Ich habe den aktuellen Zwischenruf der Jugendhilfefachverbände zur Reform des Bürgergeldes mitunterzeichnet, weil die geplanten Verschärfungen von Sanktionen das Existenzminimum von Kindern in Bedarfsgemeinschaften konkret gefährden können.
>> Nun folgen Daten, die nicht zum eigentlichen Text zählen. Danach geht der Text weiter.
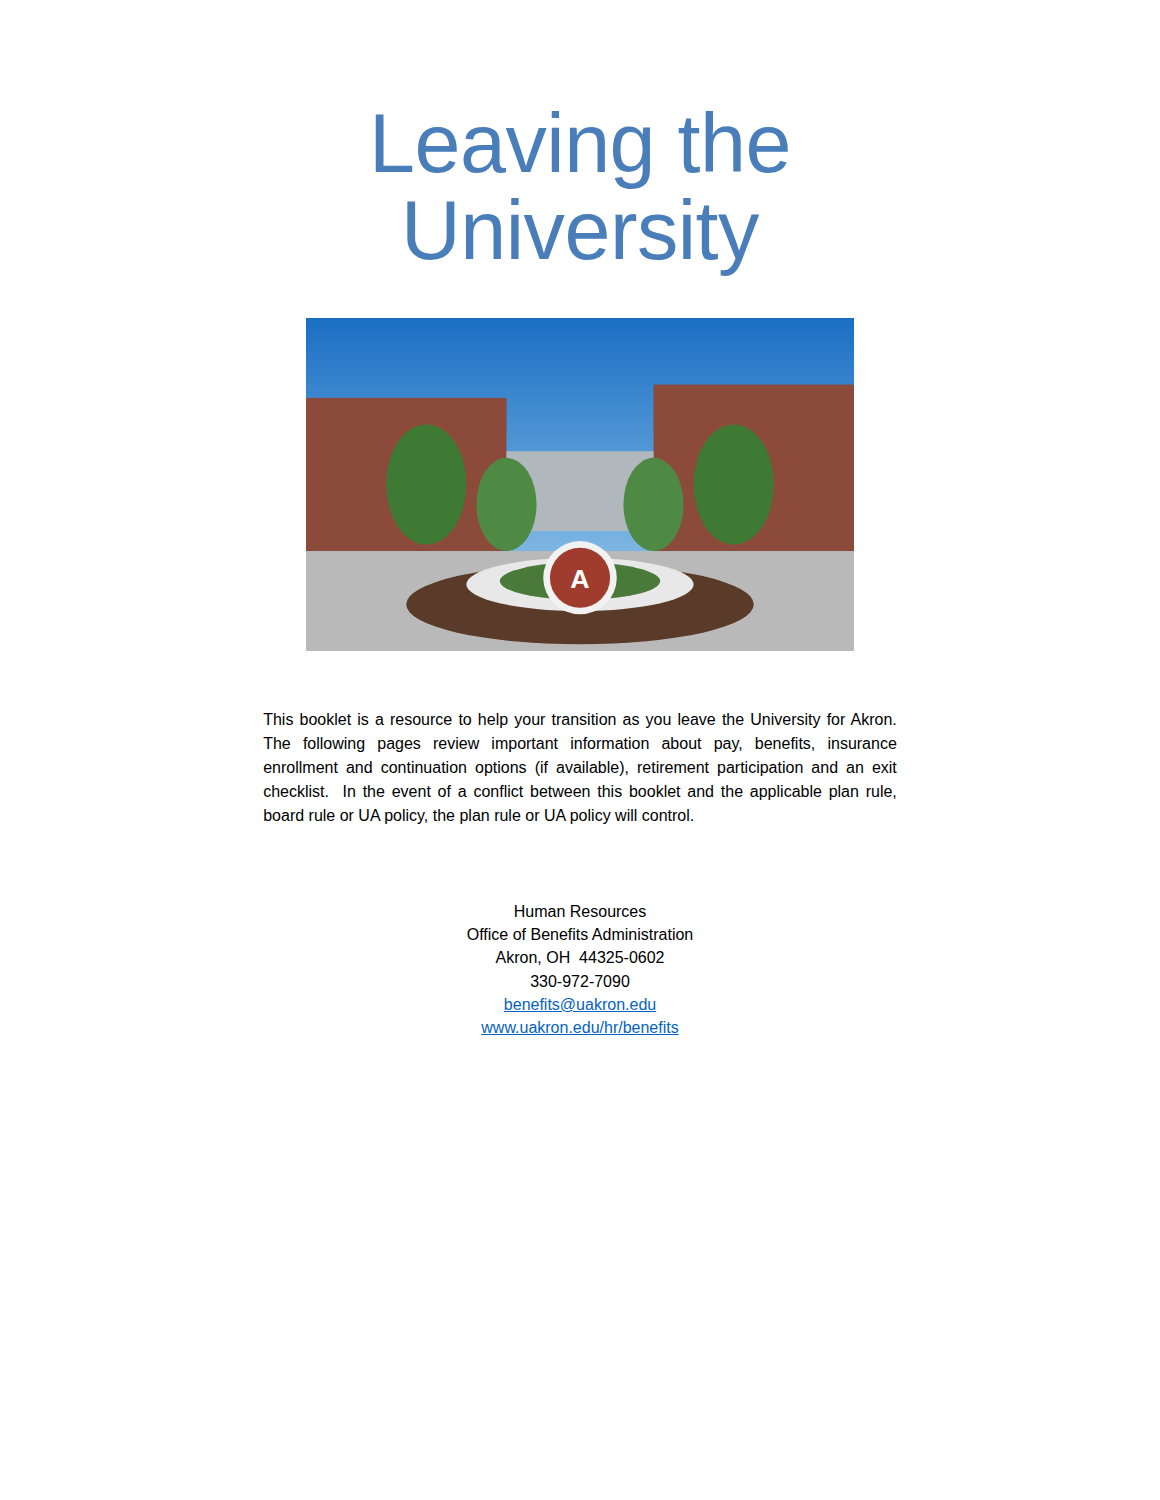Leaving the University
This booklet is a resource to help your transition as you leave the University for Akron. The following pages review important information about pay, benefits, insurance enrollment and continuation options (if available), retirement participation and an exit checklist. In the event of a conflict between this booklet and the applicable plan rule, board rule or UA policy, the plan rule or UA policy will control.
Human Resources
Office of Benefits Administration
Akron, OH 44325-0602
330-972-7090
benefits@uakron.edu
www.uakron.edu/hr/benefits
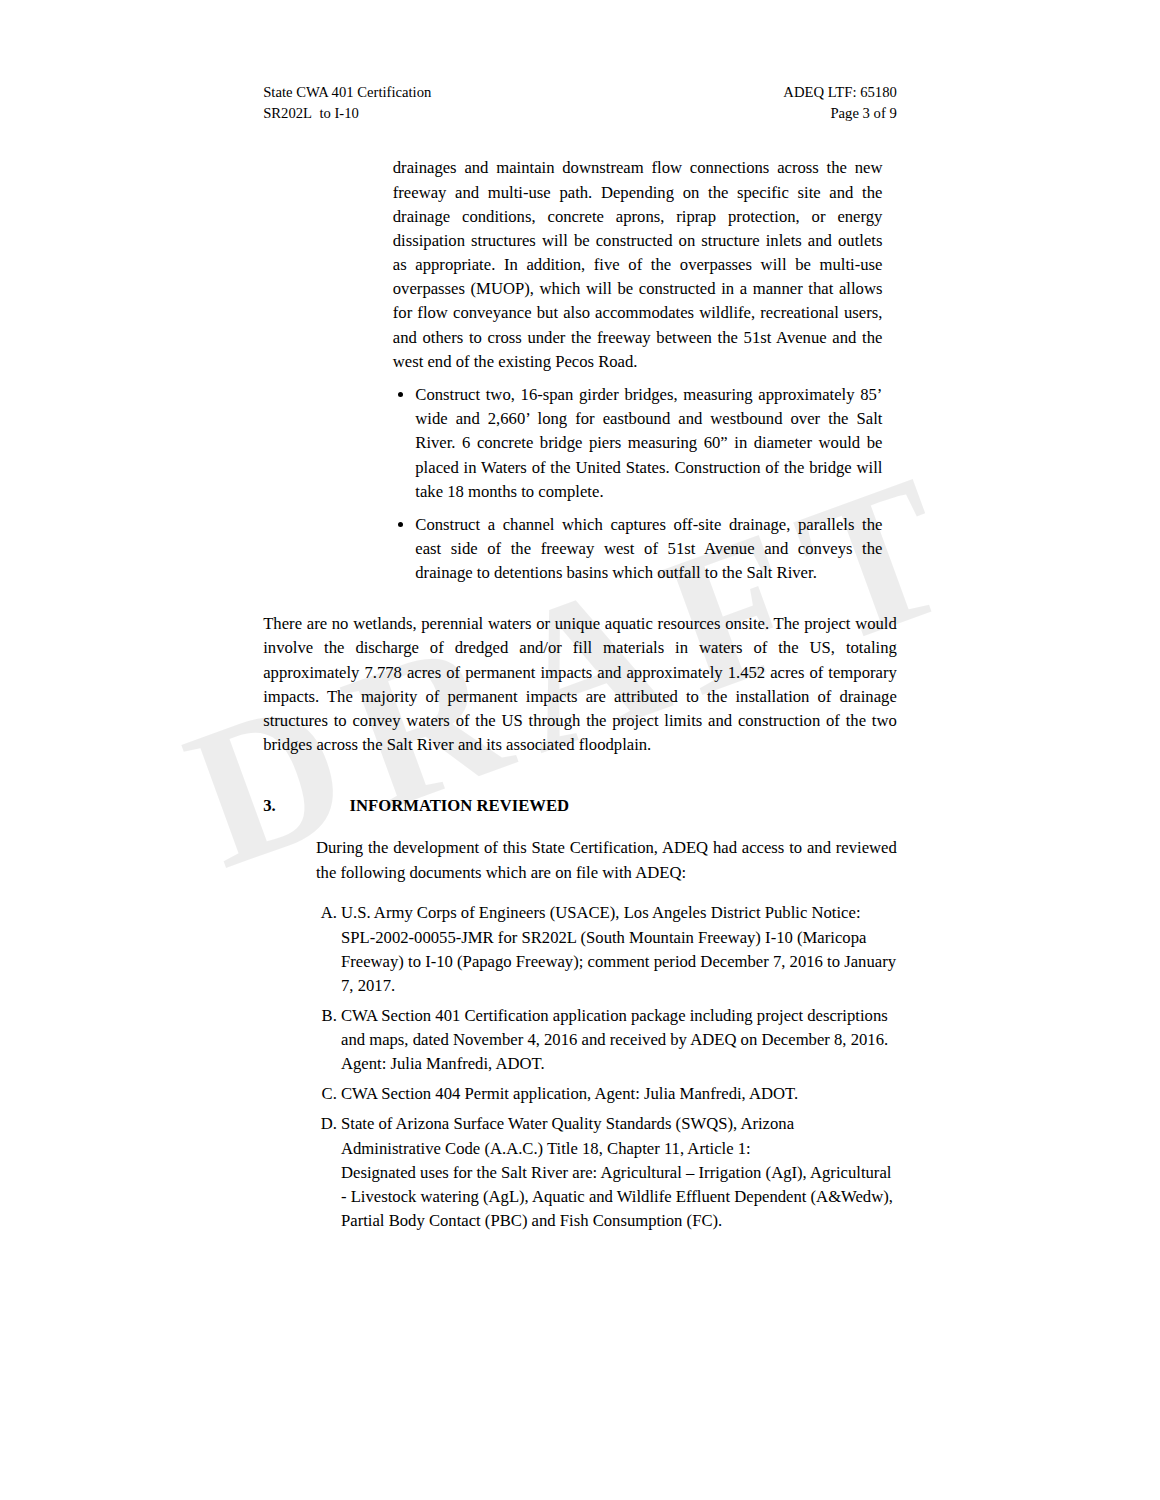DRAFT
State CWA 401 Certification
ADEQ LTF: 65180
SR202L to I-10
Page 3 of 9
drainages and maintain downstream flow connections across the new freeway and multi-use path. Depending on the specific site and the drainage conditions, concrete aprons, riprap protection, or energy dissipation structures will be constructed on structure inlets and outlets as appropriate. In addition, five of the overpasses will be multi-use overpasses (MUOP), which will be constructed in a manner that allows for flow conveyance but also accommodates wildlife, recreational users, and others to cross under the freeway between the 51st Avenue and the west end of the existing Pecos Road.
Construct two, 16-span girder bridges, measuring approximately 85’ wide and 2,660’ long for eastbound and westbound over the Salt River. 6 concrete bridge piers measuring 60” in diameter would be placed in Waters of the United States. Construction of the bridge will take 18 months to complete.
Construct a channel which captures off-site drainage, parallels the east side of the freeway west of 51st Avenue and conveys the drainage to detentions basins which outfall to the Salt River.
There are no wetlands, perennial waters or unique aquatic resources onsite. The project would involve the discharge of dredged and/or fill materials in waters of the US, totaling approximately 7.778 acres of permanent impacts and approximately 1.452 acres of temporary impacts. The majority of permanent impacts are attributed to the installation of drainage structures to convey waters of the US through the project limits and construction of the two bridges across the Salt River and its associated floodplain.
3. INFORMATION REVIEWED
During the development of this State Certification, ADEQ had access to and reviewed the following documents which are on file with ADEQ:
U.S. Army Corps of Engineers (USACE), Los Angeles District Public Notice: SPL-2002-00055-JMR for SR202L (South Mountain Freeway) I-10 (Maricopa Freeway) to I-10 (Papago Freeway); comment period December 7, 2016 to January 7, 2017.
CWA Section 401 Certification application package including project descriptions and maps, dated November 4, 2016 and received by ADEQ on December 8, 2016. Agent: Julia Manfredi, ADOT.
CWA Section 404 Permit application, Agent: Julia Manfredi, ADOT.
State of Arizona Surface Water Quality Standards (SWQS), Arizona Administrative Code (A.A.C.) Title 18, Chapter 11, Article 1:
Designated uses for the Salt River are: Agricultural – Irrigation (AgI), Agricultural - Livestock watering (AgL), Aquatic and Wildlife Effluent Dependent (A&Wedw), Partial Body Contact (PBC) and Fish Consumption (FC).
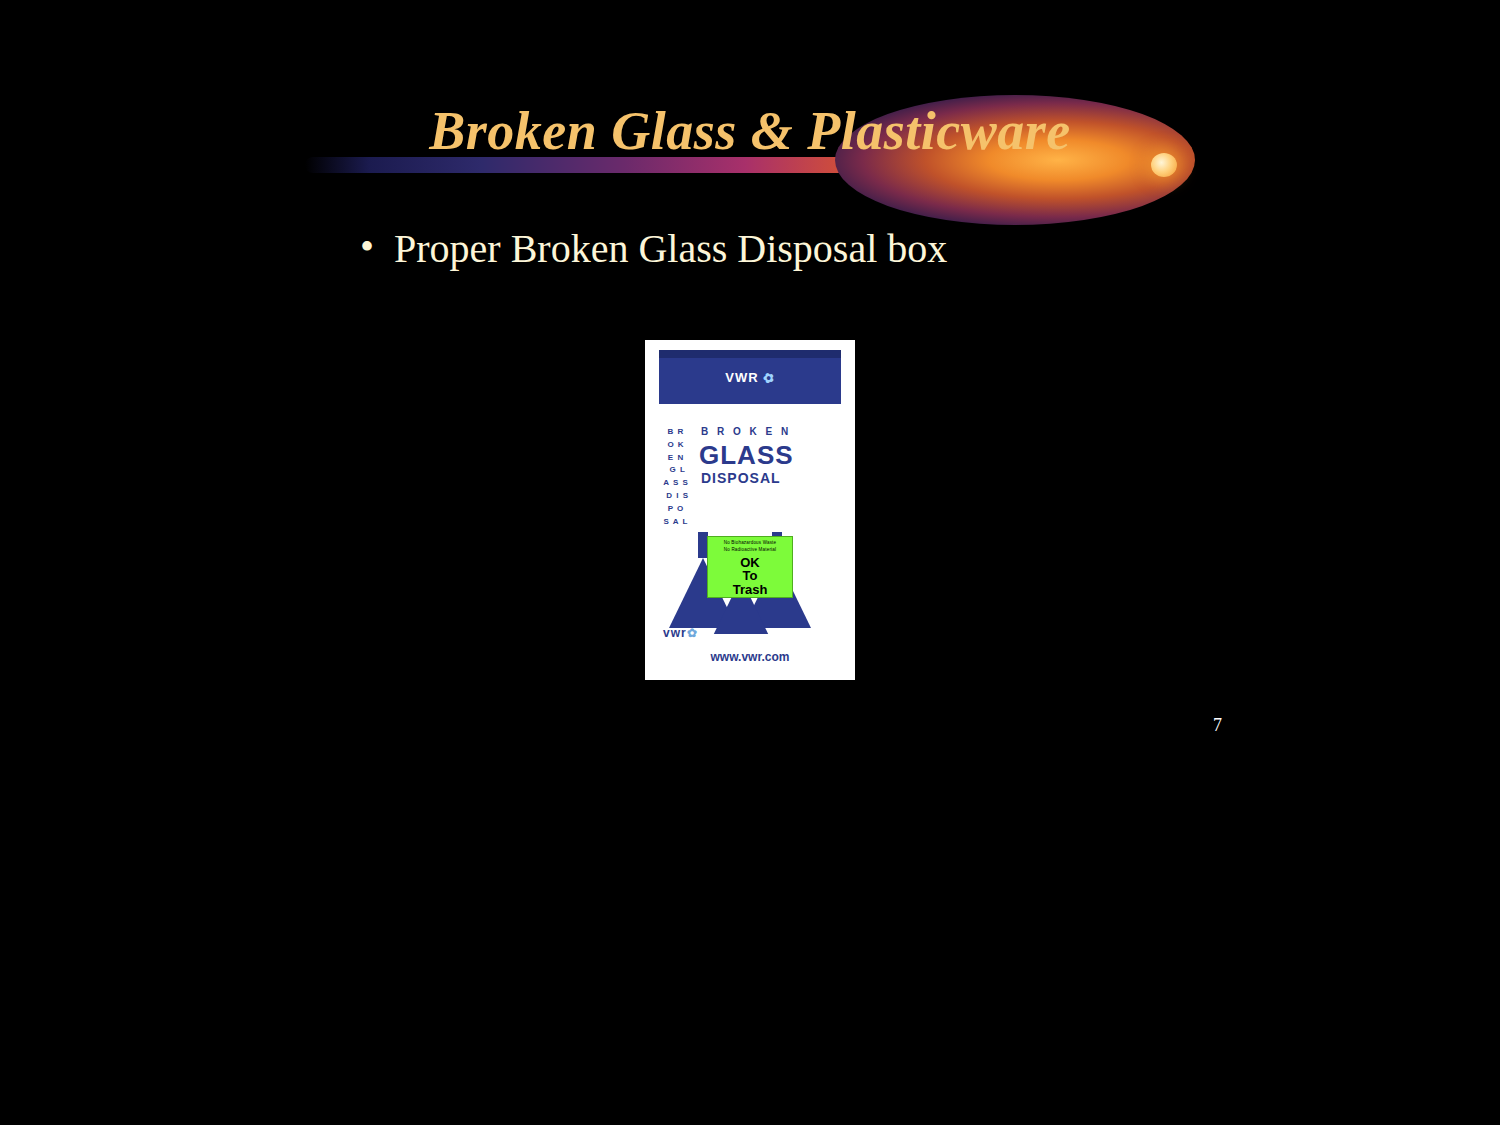Broken Glass & Plasticware
Proper Broken Glass Disposal box
VWR✿
B R O K E N G L A S S D I S P O S A L
B R O K E N
GLASS
DISPOSAL
vwr✿
www.vwr.com
No Biohazardous Waste
No Radioactive Material
OK
To
Trash
7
Familien wirtschaften nicht als isolierte Individuen, sondern als soziale Systeme – Leistungskürzungen bei Eltern treffen immer auch Kinder.

 

Besonders kritisch ist der vorgesehene vollständige Leistungsentzug bei mehrfachen Meldeversäumnissen, der eine strukturelle Gefährdungssituation für Kinder erzeugt und Kinderschutzverfahren auslösen kann, ohne dass eine eigenständige kindbezogene Gefährdung vorliegt. Damit wird das Jugendamt faktisch zur Interventionsinstanz des SGB II gemacht und Armut selbst zum Risikomarker im Kinderschutz.

 

Daher fordern die Unterzeichnenden, dass die neue Grundsicherung so ausgestaltet wird, dass das Existenzminimum von Kindern in jedem Fall gewahrt bleibt, Minderjährige nicht zu Adressat:innen von Sanktionen werden und präventive, freiwillige Hilfen gestärkt statt Drohkulissen ausgebaut werden.